■ **Text section**
[Start of Attachment]
[JURIST] The US Supreme Court [official website] heard arguments in two cases [day call, PDF; JURIST report] on Monday. In Vance v. Ball State University [transcript, PDF] the court considered whether an employer can be held vicariously liable [LII backgrounder] for harassment by supervisors who oversee the daily work of the alleged victim, and if that potential liability is limited to those having firing and hiring power. In Faragher v. City of Boca Raton and Burlington Industries, Inc. v. Ellerth [opinions] the Supreme Court held that under Title VII [text], an employer is vicariously liable for severe or pervasive workplace harassment by a supervisor of the victim. The petitioner argued that the rules resulting out of these cases, interpreted throughout the circuit courts, has been applied inconsistently and haphazardly:
The judges in the Seventh Circuit itself have recognized that the rule does not really well fit the realities of the workplace. It also just moves uncertainty from one category to another. The category of supervisor may be a little bit tidier; but, under the Seventh Circuit’s approach, the category of co-worker is very unpredictable. The Seventh Circuit itself, in Doe v. Oberweis Dairy, recognized that once you move people who can take—have this kind of power over their victims but can’t actually take annual employment actions against them into the category of co-workers, all of a sudden you have to apply a sliding scale of negligence. Not only that, but the jury is the one who applies it. So for those categories—this exact category of employee, Your Honor, the employer going forward has very little idea of whether—what standard of care is that a particular jury would apply in that case and whether the jury would decide it is met or not.
The respondents argued for the Supreme Court not to consider changing the rule but to find for its client on the merits.
[End of Attachment]
■ **Record extracts**
[Start of Attachment]
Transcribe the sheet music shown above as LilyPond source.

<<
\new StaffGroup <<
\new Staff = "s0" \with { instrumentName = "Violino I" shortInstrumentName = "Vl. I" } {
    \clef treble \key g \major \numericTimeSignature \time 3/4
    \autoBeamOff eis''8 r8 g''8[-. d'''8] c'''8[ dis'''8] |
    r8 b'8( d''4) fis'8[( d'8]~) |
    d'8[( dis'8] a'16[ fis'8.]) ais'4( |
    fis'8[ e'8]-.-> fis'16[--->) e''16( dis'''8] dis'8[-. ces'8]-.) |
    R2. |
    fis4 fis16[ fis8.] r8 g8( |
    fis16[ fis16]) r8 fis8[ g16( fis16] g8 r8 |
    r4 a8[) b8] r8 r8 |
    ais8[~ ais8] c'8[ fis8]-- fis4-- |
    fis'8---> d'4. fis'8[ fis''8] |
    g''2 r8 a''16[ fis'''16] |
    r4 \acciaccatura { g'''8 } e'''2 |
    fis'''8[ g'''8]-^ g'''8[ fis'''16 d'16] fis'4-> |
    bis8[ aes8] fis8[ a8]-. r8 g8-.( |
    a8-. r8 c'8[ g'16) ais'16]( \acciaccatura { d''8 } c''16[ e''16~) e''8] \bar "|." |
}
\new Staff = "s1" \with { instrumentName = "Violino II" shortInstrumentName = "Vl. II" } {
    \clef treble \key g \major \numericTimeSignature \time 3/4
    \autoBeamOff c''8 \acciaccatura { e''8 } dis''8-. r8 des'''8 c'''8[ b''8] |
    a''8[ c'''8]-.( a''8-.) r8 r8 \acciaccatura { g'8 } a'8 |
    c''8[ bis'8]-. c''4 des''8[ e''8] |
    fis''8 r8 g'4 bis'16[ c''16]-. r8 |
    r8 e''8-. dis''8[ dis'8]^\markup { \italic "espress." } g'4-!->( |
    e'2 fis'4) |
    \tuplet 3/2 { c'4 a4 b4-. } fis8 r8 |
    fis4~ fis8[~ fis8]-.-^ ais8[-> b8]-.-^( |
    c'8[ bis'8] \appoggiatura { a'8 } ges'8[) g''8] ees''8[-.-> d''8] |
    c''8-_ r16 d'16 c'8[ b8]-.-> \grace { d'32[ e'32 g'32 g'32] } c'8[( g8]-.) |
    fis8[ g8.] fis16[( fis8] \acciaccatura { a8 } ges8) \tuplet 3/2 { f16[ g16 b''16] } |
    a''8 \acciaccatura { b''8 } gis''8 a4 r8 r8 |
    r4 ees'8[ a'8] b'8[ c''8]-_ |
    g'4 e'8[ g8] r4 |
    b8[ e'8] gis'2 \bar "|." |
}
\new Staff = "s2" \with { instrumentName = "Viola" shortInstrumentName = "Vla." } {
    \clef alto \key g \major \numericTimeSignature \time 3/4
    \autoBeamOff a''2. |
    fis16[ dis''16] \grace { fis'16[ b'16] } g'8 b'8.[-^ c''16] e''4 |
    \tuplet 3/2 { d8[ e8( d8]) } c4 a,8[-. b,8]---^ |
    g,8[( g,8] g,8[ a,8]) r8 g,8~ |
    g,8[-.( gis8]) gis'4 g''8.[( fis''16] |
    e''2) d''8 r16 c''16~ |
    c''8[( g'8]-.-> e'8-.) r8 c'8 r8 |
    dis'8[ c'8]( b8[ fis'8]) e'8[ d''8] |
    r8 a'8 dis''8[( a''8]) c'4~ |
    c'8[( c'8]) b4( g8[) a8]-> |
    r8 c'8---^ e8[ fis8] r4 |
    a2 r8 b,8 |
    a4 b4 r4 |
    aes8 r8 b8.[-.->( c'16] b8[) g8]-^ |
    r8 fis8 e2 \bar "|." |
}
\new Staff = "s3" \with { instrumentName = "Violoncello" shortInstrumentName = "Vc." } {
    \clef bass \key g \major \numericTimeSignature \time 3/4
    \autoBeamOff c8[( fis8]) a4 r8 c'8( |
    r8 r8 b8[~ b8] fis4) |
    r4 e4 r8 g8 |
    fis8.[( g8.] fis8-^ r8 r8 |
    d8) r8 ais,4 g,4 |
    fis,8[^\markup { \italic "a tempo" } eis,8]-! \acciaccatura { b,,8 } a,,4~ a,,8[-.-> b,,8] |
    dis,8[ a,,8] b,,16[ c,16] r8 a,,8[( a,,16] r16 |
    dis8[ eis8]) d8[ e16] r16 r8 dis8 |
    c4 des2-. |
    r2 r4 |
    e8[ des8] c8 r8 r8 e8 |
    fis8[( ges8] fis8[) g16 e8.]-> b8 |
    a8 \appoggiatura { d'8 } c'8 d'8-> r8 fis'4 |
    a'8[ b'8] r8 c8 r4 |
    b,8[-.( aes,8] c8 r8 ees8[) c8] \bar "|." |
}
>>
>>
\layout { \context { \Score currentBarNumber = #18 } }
[End of Attachment]
■ **Work task 1**
In the report on the Supreme Court arguments, which two earlier cases held that under Title VII an employer is vicariously liable for severe or pervasive workplace harassment by a supervisor?
■ **Work task 2**
Continue the report on the Supreme Court arguments, picking up after its final sentence.

■ **Exercise result 1**
Faragher v. City of Boca Raton and Burlington Industries, Inc. v. Ellerth.

■ **Exercise result 2**
The court also heard arguments in FTC v. Phoebe Putney Health System, Inc. [transcript, PDF] on state government’s expressions of anti-compete statements under Federal antitrust law. In the case, the state of Georgia allowed a local government outlet, Phoebe Putney Health System [corporate website], to lease hospitals for the state, and then the hospitals bought out the competition, creating a monopoly. The court is considering whether Phoebe should be open to antitrust suits as a state actor and if it properly employed the state action doctrine [ABA backgrounder] as a defense. Essentially, the court is considering if Georgia has allowed Phoebe Putney Health System to act improperly as a state actor. The Federal Trade Commission (FTC) argued that Georgia, in not being clear enough about it’s anti-competition platform, was open to suit.
And a power to grant proper—excuse me—a power to acquire properties, generally speaking, unadorned with any particular expression from the state about how—how that power is to be used, is something that can be used competitively or anticompetitively, and you can’t infer from that that the state really has an objective of, as I say, such as socializing its hospital services because—and—and that clarity of expression from the state is really important here, for several reasons.
The attorney for Phoebe argued that the company was simply fulfilling a mandate to provide for indigents. “These special purpose authorities do not simply have general corporate powers. They have a mandate. There is a Georgia constitutional amendment that coincided with the enactment of the Hospital Authorities Law that derogated the State’s duty to provide indigent care to its—hospital care to its citizens.”